The thermal throttling is why throughput dropped by ~50% despite CPU utilization appearing normal -- the CPU is busy but running at reduced clock speed.

Fix

  1. Immediate: Reduce thermal load if temps are critical (>90C):

    # Optionally reduce CPU frequency cap temporarily
    cpupower frequency-set -u 2000MHz
    
    # Or migrate batch jobs to another server
    

  2. Replace the failed fan (hot-swappable on Dell R740):

  3. Dell R740 fans are hot-swappable; no shutdown required.
  4. Open the top cover (or front panel, depending on model).
  5. Locate Fan 3 (labeled on the fan assembly).
  6. Pull the release latch and remove the failed fan module.
  7. Insert the replacement fan module until it clicks.
  8. The BMC will detect the new fan within 30-60 seconds.

  9. Verify recovery:

    # Check fan RPM -- new fan should spin up
    ipmitool sensor list | grep -i fan
    
    # Monitor CPU temperature -- should start dropping within 2-3 minutes
    watch -n 5 'ipmitool sensor list | grep -i temp'
    
    # Verify CPU frequency returns to normal
    cat /proc/cpuinfo | grep "MHz" | head -4
    

  10. Remove any temporary frequency cap:

    cpupower frequency-set -u $(lscpu | grep "CPU max" | awk '{print $NF}')
    

  11. Clear BMC alerts after verification:

    ipmitool sel clear
    

  12. Physical inspection:

  13. While the cover is open, inspect for dust accumulation on heatsinks and remaining fans.
  14. Verify all blanking panels are installed in empty drive bays and PCIe slots.
  15. Ensure cables are routed to not obstruct airflow.

Rollback / Safety

  • Fan replacement is hot-swap and non-disruptive.
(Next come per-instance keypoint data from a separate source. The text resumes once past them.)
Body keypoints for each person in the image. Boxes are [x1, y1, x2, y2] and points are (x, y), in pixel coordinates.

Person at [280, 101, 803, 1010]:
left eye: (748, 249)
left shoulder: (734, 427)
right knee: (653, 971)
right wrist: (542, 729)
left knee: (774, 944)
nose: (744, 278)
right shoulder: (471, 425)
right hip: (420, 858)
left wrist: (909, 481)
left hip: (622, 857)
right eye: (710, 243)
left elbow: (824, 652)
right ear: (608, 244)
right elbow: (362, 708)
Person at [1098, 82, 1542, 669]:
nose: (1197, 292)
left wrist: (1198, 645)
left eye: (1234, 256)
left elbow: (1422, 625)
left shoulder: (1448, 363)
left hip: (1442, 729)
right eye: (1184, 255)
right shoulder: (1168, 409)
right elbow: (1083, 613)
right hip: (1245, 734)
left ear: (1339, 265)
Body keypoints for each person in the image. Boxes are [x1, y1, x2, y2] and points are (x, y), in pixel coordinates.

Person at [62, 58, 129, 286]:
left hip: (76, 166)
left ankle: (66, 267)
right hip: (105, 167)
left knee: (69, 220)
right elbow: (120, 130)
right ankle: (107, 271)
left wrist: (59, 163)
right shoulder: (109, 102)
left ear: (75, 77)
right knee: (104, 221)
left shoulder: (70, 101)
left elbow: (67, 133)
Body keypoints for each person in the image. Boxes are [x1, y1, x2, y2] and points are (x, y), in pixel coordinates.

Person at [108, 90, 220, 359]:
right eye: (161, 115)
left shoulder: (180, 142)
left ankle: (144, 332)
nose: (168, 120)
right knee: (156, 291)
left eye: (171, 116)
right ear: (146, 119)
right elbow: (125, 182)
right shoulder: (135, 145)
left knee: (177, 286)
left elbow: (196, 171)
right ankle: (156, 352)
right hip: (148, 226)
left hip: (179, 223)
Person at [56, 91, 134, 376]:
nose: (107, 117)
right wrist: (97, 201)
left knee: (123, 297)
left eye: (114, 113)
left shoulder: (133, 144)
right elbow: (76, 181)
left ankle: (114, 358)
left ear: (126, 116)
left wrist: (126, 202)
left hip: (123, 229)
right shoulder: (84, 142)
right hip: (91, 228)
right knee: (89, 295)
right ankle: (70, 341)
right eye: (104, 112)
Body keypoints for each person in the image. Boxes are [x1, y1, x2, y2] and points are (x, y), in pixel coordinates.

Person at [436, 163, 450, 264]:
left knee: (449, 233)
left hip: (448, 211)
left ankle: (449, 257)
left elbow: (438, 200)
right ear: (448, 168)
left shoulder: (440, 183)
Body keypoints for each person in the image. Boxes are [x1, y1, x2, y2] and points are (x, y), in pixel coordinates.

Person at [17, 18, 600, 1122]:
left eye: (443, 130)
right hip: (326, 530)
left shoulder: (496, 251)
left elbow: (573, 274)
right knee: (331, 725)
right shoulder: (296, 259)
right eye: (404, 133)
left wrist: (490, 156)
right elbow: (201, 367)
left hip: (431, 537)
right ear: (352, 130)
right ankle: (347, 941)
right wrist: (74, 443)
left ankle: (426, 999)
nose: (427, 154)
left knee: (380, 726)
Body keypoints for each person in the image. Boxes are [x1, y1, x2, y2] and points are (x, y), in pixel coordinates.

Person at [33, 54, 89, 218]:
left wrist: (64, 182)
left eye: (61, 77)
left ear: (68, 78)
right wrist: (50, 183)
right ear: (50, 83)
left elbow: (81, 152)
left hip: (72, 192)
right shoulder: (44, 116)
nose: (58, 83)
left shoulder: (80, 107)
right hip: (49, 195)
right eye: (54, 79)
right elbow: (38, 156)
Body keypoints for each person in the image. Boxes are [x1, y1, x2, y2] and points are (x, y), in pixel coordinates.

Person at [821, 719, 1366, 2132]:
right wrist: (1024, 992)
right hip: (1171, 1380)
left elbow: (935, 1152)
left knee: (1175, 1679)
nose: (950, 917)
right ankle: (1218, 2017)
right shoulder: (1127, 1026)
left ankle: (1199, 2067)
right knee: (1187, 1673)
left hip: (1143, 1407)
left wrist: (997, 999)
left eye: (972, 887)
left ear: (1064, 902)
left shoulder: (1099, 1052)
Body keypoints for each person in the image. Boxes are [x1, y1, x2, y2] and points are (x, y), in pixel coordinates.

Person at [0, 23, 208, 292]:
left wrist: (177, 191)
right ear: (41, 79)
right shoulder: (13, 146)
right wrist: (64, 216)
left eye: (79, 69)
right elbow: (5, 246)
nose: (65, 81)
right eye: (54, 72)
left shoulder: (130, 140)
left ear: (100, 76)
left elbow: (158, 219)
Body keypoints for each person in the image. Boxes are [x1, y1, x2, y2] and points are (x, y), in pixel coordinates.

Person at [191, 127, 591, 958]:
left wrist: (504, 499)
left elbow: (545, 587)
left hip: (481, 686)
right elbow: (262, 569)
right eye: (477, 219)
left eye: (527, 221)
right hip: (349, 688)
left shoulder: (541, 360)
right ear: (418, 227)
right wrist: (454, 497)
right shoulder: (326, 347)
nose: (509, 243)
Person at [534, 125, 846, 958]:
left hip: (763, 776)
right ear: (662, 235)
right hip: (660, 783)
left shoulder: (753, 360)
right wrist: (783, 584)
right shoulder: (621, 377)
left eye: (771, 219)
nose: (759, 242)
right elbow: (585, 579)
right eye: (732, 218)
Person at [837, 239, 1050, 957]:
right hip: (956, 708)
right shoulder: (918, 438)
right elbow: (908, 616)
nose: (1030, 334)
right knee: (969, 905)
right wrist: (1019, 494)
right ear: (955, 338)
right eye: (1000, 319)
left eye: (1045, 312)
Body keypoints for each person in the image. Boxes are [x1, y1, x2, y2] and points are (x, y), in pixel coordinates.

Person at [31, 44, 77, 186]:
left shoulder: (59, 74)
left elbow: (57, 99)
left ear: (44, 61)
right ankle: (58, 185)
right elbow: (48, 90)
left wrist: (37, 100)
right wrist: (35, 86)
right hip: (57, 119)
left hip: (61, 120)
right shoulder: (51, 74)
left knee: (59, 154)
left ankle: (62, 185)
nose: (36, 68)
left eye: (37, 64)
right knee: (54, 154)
If the replacement fan is also defective, the server will continue running (degraded) on remaining fans.
  • If CPU temperature exceeds 95C, initiate a graceful shutdown to prevent thermal damage.
  • Keep the server cover closed during operation (even during fan swap, minimize open time) -- modern servers are designed for directed airflow that requires the cover.
  • If no spare fan is available, reduce workload to 50% to lower thermal output until the part arrives.

Common Traps

  • Trap: Ignoring the initial fan alert. A failed fan is a P2 hardware issue that should be addressed within 24 hours, not ignored.
  • Trap: Looking at CPU utilization percentage instead of frequency. Throttled CPUs show high utilization but low throughput.
  • Trap: Running the server with the cover off "for better cooling." Server chassis are designed for directed airflow; removing the cover actually worsens cooling in most designs.
  • Trap: Not checking warranty status before ordering a replacement. Dell ProSupport covers fan modules and will ship next-business-day.
  • Trap: Forgetting to clear the BMC alert after fixing, causing alert fatigue on future genuine issues.